Collected data:
· · ·

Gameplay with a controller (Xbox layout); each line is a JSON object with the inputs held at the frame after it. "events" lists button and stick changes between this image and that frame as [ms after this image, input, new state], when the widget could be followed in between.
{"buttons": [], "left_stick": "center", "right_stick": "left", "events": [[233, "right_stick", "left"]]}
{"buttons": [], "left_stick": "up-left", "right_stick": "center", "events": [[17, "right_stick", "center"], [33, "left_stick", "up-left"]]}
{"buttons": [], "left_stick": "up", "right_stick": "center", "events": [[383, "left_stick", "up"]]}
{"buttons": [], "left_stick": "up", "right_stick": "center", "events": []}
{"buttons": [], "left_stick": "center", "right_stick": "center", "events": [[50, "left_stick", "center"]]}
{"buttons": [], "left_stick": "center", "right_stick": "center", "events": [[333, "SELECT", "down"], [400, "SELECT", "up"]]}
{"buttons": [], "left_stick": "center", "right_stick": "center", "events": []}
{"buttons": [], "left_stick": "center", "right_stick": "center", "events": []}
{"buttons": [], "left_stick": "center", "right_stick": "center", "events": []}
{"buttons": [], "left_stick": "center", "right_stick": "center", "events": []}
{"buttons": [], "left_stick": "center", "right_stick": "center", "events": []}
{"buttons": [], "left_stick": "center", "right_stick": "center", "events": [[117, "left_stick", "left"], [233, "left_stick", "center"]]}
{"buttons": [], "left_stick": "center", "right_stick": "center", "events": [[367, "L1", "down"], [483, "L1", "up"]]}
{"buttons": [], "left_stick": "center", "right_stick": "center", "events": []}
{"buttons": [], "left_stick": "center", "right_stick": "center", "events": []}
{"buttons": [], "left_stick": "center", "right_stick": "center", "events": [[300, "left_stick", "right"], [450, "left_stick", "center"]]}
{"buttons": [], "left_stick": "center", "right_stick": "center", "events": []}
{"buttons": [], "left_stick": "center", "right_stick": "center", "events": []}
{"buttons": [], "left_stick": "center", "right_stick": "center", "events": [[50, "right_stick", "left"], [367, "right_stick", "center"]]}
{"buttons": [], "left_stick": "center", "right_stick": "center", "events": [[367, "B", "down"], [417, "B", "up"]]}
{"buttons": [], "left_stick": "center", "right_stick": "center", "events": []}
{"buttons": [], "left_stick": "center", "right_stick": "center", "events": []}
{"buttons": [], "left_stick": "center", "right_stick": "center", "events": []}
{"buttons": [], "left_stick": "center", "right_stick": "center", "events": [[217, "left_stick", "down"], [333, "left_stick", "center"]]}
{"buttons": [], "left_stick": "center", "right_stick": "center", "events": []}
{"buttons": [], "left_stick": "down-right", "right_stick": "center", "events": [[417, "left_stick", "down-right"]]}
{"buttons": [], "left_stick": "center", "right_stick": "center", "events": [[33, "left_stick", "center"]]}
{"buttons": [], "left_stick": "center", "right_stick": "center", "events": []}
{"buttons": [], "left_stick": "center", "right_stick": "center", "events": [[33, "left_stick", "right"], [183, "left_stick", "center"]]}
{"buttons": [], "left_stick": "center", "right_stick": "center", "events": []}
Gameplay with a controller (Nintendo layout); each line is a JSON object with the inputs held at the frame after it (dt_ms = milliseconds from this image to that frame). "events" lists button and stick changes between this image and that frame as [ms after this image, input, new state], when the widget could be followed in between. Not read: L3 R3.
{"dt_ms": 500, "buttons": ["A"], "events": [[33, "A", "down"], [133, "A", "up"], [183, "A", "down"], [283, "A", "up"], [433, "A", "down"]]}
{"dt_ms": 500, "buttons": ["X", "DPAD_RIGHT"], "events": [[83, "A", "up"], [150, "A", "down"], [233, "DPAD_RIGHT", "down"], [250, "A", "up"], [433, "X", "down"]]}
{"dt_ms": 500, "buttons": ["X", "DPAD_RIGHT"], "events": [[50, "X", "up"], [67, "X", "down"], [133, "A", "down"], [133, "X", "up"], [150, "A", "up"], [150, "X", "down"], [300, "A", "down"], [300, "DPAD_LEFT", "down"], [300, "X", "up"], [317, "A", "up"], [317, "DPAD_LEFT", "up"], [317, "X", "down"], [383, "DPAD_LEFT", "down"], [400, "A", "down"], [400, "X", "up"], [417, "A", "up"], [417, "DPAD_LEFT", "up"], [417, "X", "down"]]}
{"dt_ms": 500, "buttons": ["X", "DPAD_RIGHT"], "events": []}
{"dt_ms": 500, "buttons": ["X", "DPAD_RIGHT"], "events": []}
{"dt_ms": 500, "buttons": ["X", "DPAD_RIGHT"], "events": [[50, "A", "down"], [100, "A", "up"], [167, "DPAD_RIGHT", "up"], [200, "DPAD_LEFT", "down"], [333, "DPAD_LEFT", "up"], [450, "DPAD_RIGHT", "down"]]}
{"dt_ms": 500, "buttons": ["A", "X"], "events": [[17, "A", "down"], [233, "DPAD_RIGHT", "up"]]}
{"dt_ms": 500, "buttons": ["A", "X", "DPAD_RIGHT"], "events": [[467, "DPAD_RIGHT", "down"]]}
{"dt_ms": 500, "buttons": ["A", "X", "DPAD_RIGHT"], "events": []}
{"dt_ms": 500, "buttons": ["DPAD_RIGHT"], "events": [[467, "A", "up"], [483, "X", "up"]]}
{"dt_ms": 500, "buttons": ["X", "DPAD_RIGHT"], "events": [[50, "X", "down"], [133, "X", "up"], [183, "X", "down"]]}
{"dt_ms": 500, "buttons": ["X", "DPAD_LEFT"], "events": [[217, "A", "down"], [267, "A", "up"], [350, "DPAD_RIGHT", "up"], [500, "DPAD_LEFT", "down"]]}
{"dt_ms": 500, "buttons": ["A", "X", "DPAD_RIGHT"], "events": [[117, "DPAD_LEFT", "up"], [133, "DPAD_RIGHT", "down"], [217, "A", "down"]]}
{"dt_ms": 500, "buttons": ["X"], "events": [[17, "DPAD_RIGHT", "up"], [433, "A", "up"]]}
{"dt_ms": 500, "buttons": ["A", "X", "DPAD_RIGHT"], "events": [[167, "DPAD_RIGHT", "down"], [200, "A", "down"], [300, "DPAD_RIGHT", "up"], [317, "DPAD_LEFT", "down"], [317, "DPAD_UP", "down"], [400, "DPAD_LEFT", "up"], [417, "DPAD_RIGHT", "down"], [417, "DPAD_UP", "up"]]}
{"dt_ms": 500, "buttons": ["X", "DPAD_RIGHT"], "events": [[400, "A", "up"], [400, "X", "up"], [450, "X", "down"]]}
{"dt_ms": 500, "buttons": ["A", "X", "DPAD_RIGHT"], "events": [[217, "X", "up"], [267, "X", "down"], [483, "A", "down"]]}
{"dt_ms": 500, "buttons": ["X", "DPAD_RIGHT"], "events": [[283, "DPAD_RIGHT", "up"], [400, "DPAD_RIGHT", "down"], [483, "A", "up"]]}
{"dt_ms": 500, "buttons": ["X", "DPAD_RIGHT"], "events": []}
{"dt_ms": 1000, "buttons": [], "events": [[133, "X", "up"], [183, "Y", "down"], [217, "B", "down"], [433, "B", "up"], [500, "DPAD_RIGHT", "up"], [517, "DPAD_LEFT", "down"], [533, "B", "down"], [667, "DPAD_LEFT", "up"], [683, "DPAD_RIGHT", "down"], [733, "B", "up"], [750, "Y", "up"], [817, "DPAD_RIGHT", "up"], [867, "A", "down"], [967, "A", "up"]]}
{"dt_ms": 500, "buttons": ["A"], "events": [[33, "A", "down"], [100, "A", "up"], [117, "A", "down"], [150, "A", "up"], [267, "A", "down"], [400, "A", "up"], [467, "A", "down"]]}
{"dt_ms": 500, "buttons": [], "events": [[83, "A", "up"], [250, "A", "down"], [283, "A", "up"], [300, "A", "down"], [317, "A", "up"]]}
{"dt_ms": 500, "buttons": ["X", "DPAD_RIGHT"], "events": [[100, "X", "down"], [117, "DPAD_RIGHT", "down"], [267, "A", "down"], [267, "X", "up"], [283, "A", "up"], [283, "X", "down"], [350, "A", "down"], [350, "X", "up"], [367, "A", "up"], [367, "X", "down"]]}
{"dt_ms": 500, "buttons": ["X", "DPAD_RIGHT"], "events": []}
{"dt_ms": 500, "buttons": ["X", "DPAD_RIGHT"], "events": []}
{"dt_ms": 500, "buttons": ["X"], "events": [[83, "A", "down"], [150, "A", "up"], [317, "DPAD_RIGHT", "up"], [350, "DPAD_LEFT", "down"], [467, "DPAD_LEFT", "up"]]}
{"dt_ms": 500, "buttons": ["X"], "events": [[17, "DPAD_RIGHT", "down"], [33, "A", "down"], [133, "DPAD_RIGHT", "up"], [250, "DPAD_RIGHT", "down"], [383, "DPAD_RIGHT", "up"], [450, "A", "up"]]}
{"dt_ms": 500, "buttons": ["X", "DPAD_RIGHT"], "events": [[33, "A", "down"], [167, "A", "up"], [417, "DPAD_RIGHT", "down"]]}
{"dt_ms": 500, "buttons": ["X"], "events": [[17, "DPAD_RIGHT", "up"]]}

· · ·

=== What you will do ===
If a line of the data contains "lists", copy it out.

=== Reply to the task ===
Gameplay with a controller (Xbox layout); each line is a JSON object with the inputs held at the frame after it. "events" lists button and stick changes between this image and that frame as [ms after this image, input, new state], when the widget could be followed in between.
Gameplay with a controller (Nintendo layout); each line is a JSON object with the inputs held at the frame after it (dt_ms = milliseconds from this image to that frame). "events" lists button and stick changes between this image and that frame as [ms after this image, input, new state], when the widget could be followed in between. Not read: L3 R3.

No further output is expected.